Well, it is for the Chairman to decide what evidence to accept. He took the view, on what he heard, that it would be wrong to make a discount for seasonality and that is a decision of fact based on the evidence heard or not heard and we cannot say that any arguable error of law is manifest in that part of the case, so that does not assist Mr Webster.
- A third point is holiday pay. Mr Webster makes the point that it is wrong for the purposes of computing holiday pay to take as the weekly wage the £550 gross which was allowed to Mr Miller not as a salary but on account of his earnings, which were entirely bonus-related. The right to holiday pay where there is no express agreement on the point, derives from the Working Time Regulations 1998 – see Harvey R/1072 onwards and see in particular Regulations 14 and 16. Regulation 16(2) refers to section 221 to 224 of the Employment Rights Act 1996 for the computation of a week's pay for holiday pay purposes. The computation in those sections requires a look at whether there were normal working hours and, if not, in the way set out in some detail in those sections, then one has to look at a particular 12 week's average. The tribunal here simply seems to have taken the £550 gross allowable sum and multiplied it by two in its paragraph 8. It is, as it seems to us, arguable that it erred in doing so.
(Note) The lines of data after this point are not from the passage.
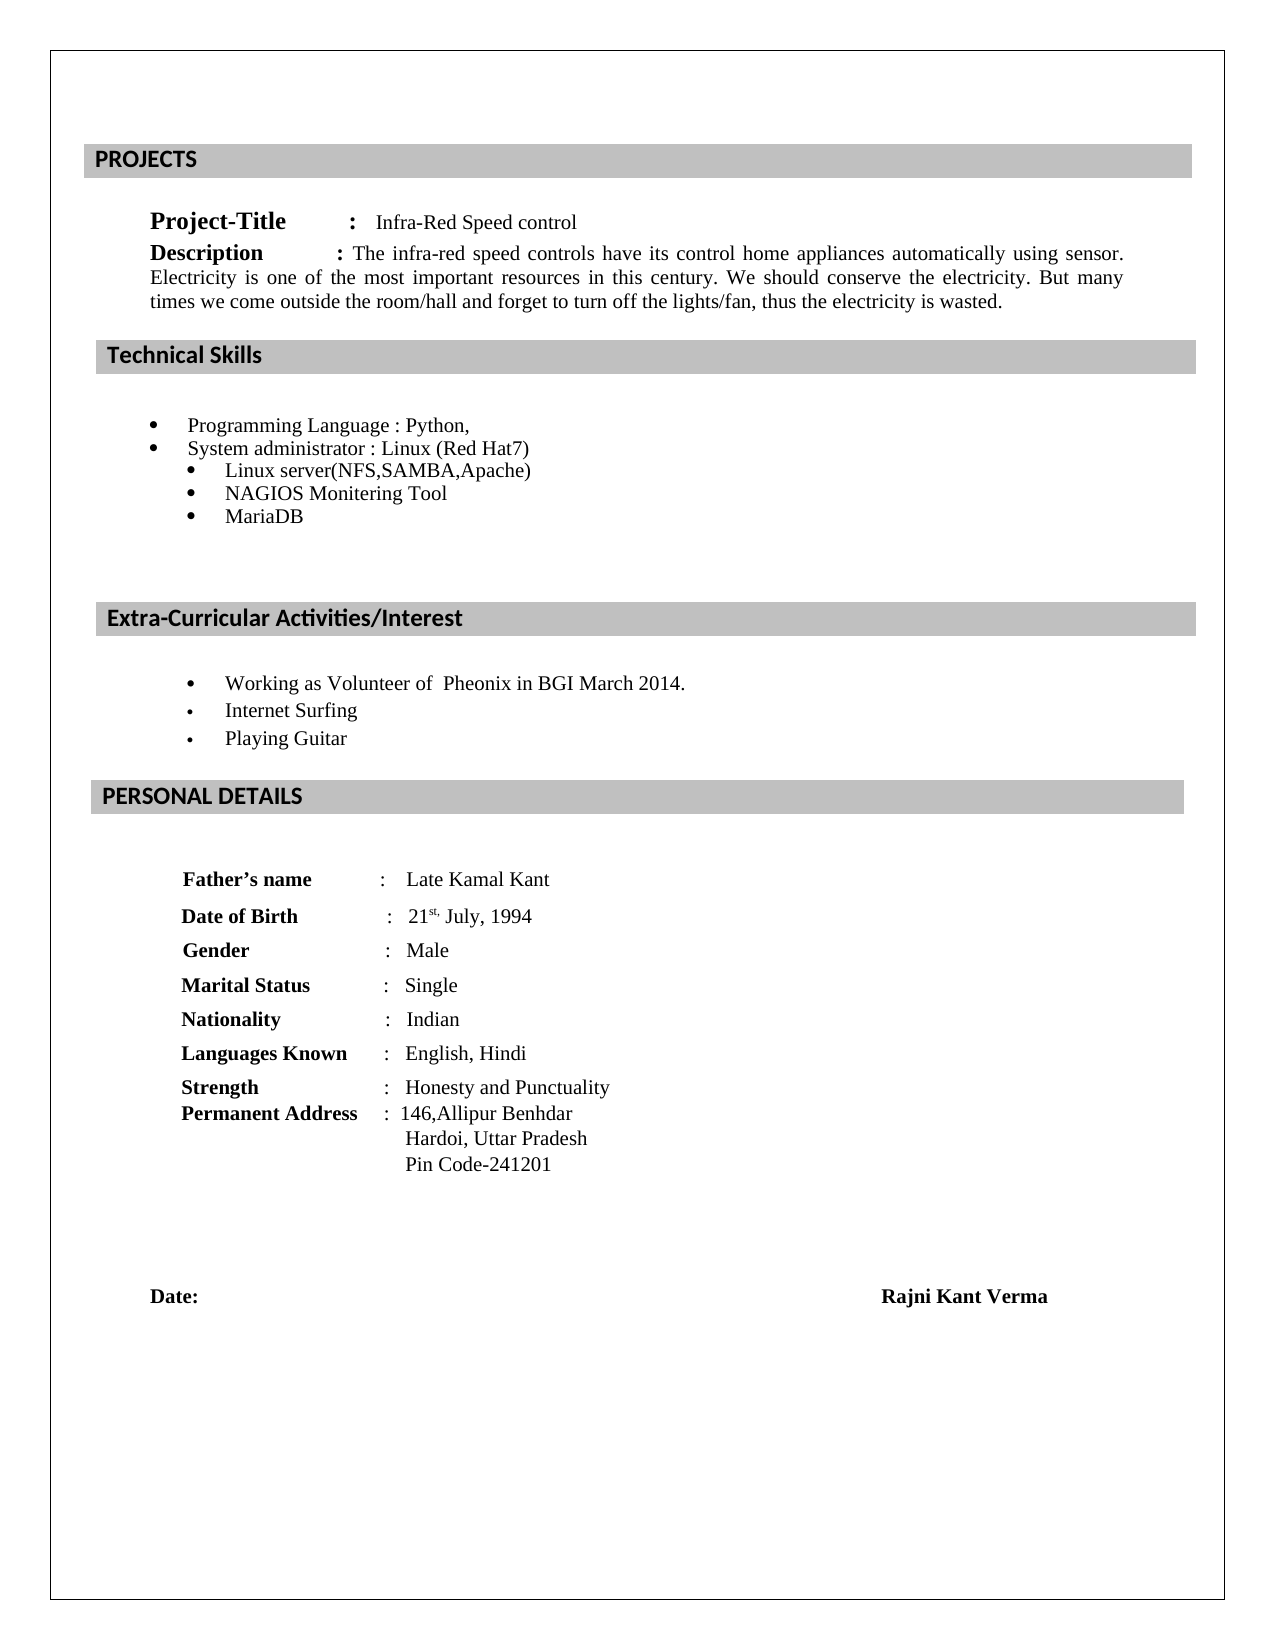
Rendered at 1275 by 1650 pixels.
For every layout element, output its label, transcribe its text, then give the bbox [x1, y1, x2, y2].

list Programming Language : Python, [150, 414, 1127, 437]
table_header Technical Skills [96, 340, 1196, 374]
list System administrator : Linux (Red Hat7) [150, 437, 1127, 459]
text Description : The infra-red speed controls have its control home appliances automatically using sensor. Electricity is one of the most important resources in this century. We should conserve the electricity. But many times we come outside the room/hall and forget to turn off the lights/fan, thus the electricity is wasted. [150, 239, 1125, 313]
text Date of Birth : 21st, July, 1994 [150, 905, 1127, 928]
text Permanent Address : 146,Allipur Benhdar [150, 1102, 1127, 1125]
text Nationality : Indian [150, 1008, 1127, 1031]
text Gender : Male [150, 939, 1127, 962]
text Project-Title : Infra-Red Speed control [150, 206, 1125, 234]
text Marital Status : Single [150, 974, 1127, 997]
table_header Extra-Curricular Activities/Interest [96, 602, 1196, 636]
text Hardoi, Uttar Pradesh [150, 1127, 1127, 1150]
list Linux server(NFS,SAMBA,Apache) [187, 459, 1127, 482]
text Languages Known : English, Hindi [150, 1042, 1127, 1065]
list Internet Surfing [187, 698, 1125, 722]
table_header PROJECTS [84, 144, 1192, 178]
text Date: Rajni Kant Verma [150, 1284, 1125, 1308]
text Pin Code-241201 [150, 1153, 1127, 1176]
text Father’s name : Late Kamal Kant [151, 867, 1125, 891]
table_header PERSONAL DETAILS [91, 780, 1184, 814]
list MariaDB [187, 505, 1127, 528]
list Playing Guitar [187, 726, 1125, 750]
list NAGIOS Monitering Tool [187, 482, 1127, 505]
list Working as Volunteer of Pheonix in BGI March 2014. [187, 671, 1125, 695]
text Strength : Honesty and Punctuality [150, 1076, 1127, 1099]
- We do allow the case to go forward to a full hearing on the subject of the computation of holiday pay. That, as it seems to us, is the only point to go forward. The rest of the Notice of Appeal has to be dismissed. We would hope that the parties, seeing a relatively small sum now left as a subject of appeal and as in possible debate between them, could possibly come to terms – that is, of course, entirely for them. We recognise that Mr Webster feels very strongly that he has not been fairly treated, in the sense that he tells us he has given considerable support to Mr Miller and has paid Mr Miller that which he owes Mr Miller. But we can only emphasise that we can only deal with errors of law and the only error of law that we have identified as arguable is in relation to holiday pay, as we have just explained. All we can do is at this stage is simply to allow the holiday pay issue alone to go to a full hearing.